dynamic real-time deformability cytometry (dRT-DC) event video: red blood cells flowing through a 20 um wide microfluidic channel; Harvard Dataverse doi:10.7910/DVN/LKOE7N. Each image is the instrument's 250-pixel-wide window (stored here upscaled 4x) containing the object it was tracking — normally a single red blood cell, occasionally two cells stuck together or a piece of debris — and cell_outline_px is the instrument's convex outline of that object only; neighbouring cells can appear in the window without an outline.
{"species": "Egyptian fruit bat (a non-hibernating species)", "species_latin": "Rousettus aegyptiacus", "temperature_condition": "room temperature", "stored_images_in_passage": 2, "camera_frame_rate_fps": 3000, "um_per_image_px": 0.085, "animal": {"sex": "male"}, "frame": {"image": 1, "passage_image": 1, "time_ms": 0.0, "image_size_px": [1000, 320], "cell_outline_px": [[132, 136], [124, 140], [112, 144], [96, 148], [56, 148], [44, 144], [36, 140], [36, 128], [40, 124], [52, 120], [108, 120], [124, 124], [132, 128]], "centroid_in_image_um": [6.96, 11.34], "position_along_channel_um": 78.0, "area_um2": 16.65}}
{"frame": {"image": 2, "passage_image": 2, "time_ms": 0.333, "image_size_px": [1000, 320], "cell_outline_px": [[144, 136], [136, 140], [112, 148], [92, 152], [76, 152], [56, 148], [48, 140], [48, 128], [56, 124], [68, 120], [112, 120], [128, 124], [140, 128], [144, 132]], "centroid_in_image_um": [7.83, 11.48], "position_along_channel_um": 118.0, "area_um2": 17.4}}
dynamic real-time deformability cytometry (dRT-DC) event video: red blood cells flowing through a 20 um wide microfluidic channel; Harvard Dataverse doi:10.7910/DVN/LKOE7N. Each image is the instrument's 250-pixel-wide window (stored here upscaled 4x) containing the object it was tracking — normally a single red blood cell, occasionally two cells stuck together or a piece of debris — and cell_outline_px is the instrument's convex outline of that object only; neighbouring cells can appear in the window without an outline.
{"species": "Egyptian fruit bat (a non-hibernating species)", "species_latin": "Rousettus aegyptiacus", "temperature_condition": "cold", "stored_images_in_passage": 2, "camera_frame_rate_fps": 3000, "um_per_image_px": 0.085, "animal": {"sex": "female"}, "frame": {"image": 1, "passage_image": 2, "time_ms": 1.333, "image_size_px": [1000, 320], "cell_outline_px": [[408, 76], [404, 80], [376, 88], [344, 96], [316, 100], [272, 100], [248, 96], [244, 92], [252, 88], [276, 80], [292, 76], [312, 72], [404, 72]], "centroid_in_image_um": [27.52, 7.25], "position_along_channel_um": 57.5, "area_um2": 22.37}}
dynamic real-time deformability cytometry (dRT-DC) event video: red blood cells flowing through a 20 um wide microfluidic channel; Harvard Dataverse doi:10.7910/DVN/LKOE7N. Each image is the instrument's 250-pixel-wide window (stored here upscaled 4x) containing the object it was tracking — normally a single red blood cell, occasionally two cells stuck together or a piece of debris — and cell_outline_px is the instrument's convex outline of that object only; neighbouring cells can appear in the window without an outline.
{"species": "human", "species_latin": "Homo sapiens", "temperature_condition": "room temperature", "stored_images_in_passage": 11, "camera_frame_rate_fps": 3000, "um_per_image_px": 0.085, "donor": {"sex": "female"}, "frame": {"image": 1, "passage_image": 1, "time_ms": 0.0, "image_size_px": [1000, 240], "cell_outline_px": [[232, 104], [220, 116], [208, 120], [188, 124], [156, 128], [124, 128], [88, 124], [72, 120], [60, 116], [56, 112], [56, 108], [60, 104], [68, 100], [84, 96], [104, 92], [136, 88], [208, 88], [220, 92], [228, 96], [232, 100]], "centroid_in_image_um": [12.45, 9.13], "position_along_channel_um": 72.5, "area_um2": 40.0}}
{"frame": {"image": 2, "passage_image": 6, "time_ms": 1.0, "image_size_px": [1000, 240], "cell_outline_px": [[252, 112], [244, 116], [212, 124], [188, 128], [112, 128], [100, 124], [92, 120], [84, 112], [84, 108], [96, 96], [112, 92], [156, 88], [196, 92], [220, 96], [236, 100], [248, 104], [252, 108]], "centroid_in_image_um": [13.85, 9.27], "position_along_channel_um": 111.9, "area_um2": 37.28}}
-=-=-
» **WRITTEN PROBLEM**
Print the whole listing exactly as it is.

» **OUTPUT FOR THIS TASK**
dynamic real-time deformability cytometry (dRT-DC) event video: red blood cells flowing through a 20 um wide microfluidic channel; Harvard Dataverse doi:10.7910/DVN/LKOE7N. Each image is the instrument's 250-pixel-wide window (stored here upscaled 4x) containing the object it was tracking — normally a single red blood cell, occasionally two cells stuck together or a piece of debris — and cell_outline_px is the instrument's convex outline of that object only; neighbouring cells can appear in the window without an outline.
{"species": "Egyptian fruit bat (a non-hibernating species)", "species_latin": "Rousettus aegyptiacus", "temperature_condition": "room temperature", "stored_images_in_passage": 2, "camera_frame_rate_fps": 3000, "um_per_image_px": 0.085, "animal": {"sex": "male"}, "frame": {"image": 1, "passage_image": 1, "time_ms": 0.0, "image_size_px": [1000, 320], "cell_outline_px": [[132, 136], [124, 140], [112, 144], [96, 148], [56, 148], [44, 144], [36, 140], [36, 128], [40, 124], [52, 120], [108, 120], [124, 124], [132, 128]], "centroid_in_image_um": [6.96, 11.34], "position_along_channel_um": 78.0, "area_um2": 16.65}}
{"frame": {"image": 2, "passage_image": 2, "time_ms": 0.333, "image_size_px": [1000, 320], "cell_outline_px": [[144, 136], [136, 140], [112, 148], [92, 152], [76, 152], [56, 148], [48, 140], [48, 128], [56, 124], [68, 120], [112, 120], [128, 124], [140, 128], [144, 132]], "centroid_in_image_um": [7.83, 11.48], "position_along_channel_um": 118.0, "area_um2": 17.4}}
dynamic real-time deformability cytometry (dRT-DC) event video: red blood cells flowing through a 20 um wide microfluidic channel; Harvard Dataverse doi:10.7910/DVN/LKOE7N. Each image is the instrument's 250-pixel-wide window (stored here upscaled 4x) containing the object it was tracking — normally a single red blood cell, occasionally two cells stuck together or a piece of debris — and cell_outline_px is the instrument's convex outline of that object only; neighbouring cells can appear in the window without an outline.
{"species": "Egyptian fruit bat (a non-hibernating species)", "species_latin": "Rousettus aegyptiacus", "temperature_condition": "cold", "stored_images_in_passage": 2, "camera_frame_rate_fps": 3000, "um_per_image_px": 0.085, "animal": {"sex": "female"}, "frame": {"image": 1, "passage_image": 2, "time_ms": 1.333, "image_size_px": [1000, 320], "cell_outline_px": [[408, 76], [404, 80], [376, 88], [344, 96], [316, 100], [272, 100], [248, 96], [244, 92], [252, 88], [276, 80], [292, 76], [312, 72], [404, 72]], "centroid_in_image_um": [27.52, 7.25], "position_along_channel_um": 57.5, "area_um2": 22.37}}
dynamic real-time deformability cytometry (dRT-DC) event video: red blood cells flowing through a 20 um wide microfluidic channel; Harvard Dataverse doi:10.7910/DVN/LKOE7N. Each image is the instrument's 250-pixel-wide window (stored here upscaled 4x) containing the object it was tracking — normally a single red blood cell, occasionally two cells stuck together or a piece of debris — and cell_outline_px is the instrument's convex outline of that object only; neighbouring cells can appear in the window without an outline.
{"species": "human", "species_latin": "Homo sapiens", "temperature_condition": "room temperature", "stored_images_in_passage": 11, "camera_frame_rate_fps": 3000, "um_per_image_px": 0.085, "donor": {"sex": "female"}, "frame": {"image": 1, "passage_image": 1, "time_ms": 0.0, "image_size_px": [1000, 240], "cell_outline_px": [[232, 104], [220, 116], [208, 120], [188, 124], [156, 128], [124, 128], [88, 124], [72, 120], [60, 116], [56, 112], [56, 108], [60, 104], [68, 100], [84, 96], [104, 92], [136, 88], [208, 88], [220, 92], [228, 96], [232, 100]], "centroid_in_image_um": [12.45, 9.13], "position_along_channel_um": 72.5, "area_um2": 40.0}}
{"frame": {"image": 2, "passage_image": 6, "time_ms": 1.0, "image_size_px": [1000, 240], "cell_outline_px": [[252, 112], [244, 116], [212, 124], [188, 128], [112, 128], [100, 124], [92, 120], [84, 112], [84, 108], [96, 96], [112, 92], [156, 88], [196, 92], [220, 96], [236, 100], [248, 104], [252, 108]], "centroid_in_image_um": [13.85, 9.27], "position_along_channel_um": 111.9, "area_um2": 37.28}}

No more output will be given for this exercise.